Designing a Print Ad for an Outdoor Furnishings Company
Recently, I was asked to create a print ad for an outdoor furnishings company. The purpose of the ad was to drive consumers to a new website Affinity Express had designed previously. Here potential customers would get inspiration for creating the backyard of their dreams. I knew I wanted to use the same fonts, colors and overall look and feel of the website in my design—that was a given. Having worked closely with the client, I knew they liked simple, uncluttered layouts that focus consumers in one direction with laser-like accuracy. In this case, the objective was to highlight the website URL.
My thought process was to take the point of view of the consumer. I wanted to evoke and tap into the feeling when someone realizes they need help visualizing the full potential of their backyard. Then I wanted to do what the website does: inspire the viewer. By showing an unfinished yard with the simple addition of a few products, I believed the viewer could begin to imagine the possibilities and get excited.
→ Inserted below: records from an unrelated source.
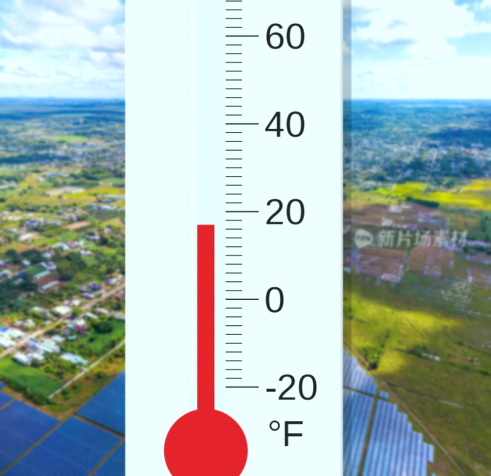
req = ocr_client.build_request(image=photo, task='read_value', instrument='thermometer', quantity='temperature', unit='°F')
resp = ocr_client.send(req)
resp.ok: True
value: 17 °F
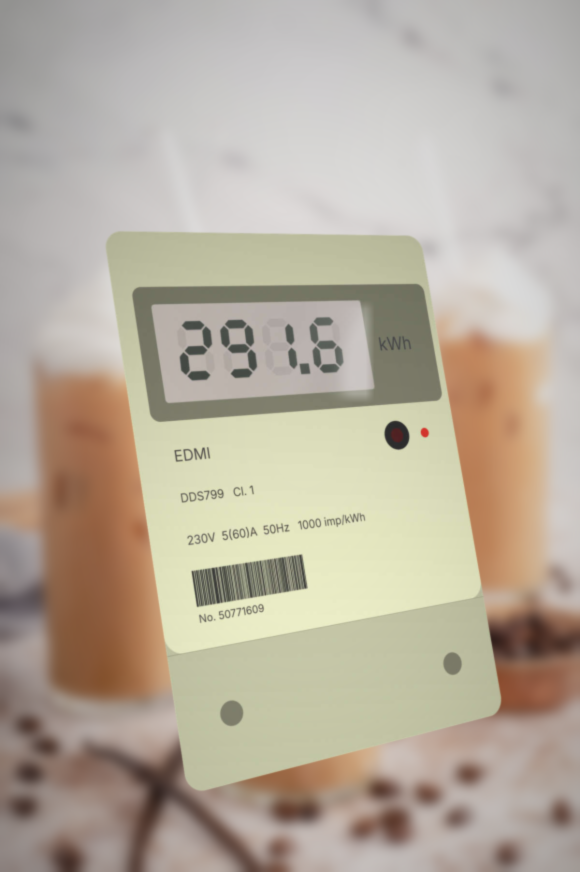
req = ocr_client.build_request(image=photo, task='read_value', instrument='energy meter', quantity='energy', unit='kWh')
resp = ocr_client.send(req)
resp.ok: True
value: 291.6 kWh
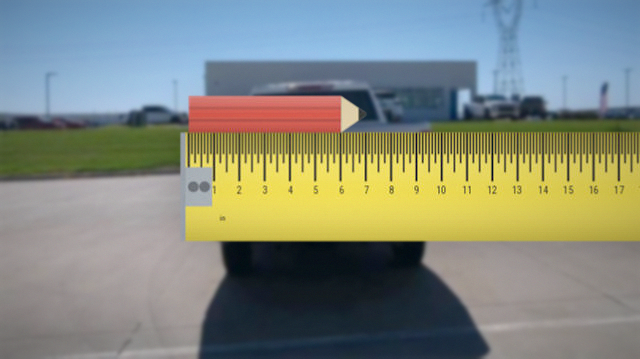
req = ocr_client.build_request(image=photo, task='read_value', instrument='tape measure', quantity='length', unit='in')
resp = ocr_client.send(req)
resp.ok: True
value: 7 in
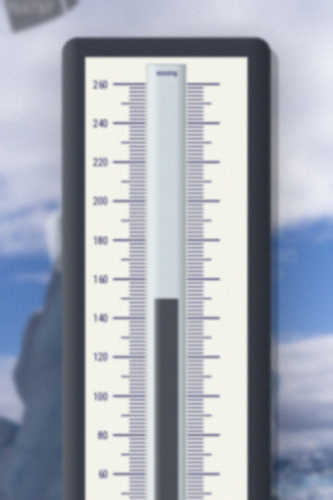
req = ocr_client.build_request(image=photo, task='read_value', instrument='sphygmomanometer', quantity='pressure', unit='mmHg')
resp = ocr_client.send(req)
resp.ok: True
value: 150 mmHg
That's why my first thought was to use a photograph (illustrated in the ad to the right).
At this point, I realized I was missing a golden opportunity to push the website so I replaced the photo image with that of a laptop computer opened to display the addition of the client's products; accomplishing both objectives with one visual.
Having recently attended an Advertising Federation luncheon in which the speaker pointed out the most recent eye-tracking study results, I decided to incorporate this new information into my design. Traditionally, designers place the client's logo in the bottom right or left section of the ad. According to the results of studies, this is referred to the "dead zone".
The speaker also pointed out the average consumer looks at an ad for 2.1 seconds or less. This is a considerably shorter amount of time than in years past and is due greatly in part to the way consumers process digital and online marketing materials. They tend to scan ads versus stop to read everything. So in order to communicate the brand in the ad as fast as possible, I placed the logo at the top of the page, above a straightforward headline that promotes a clear message.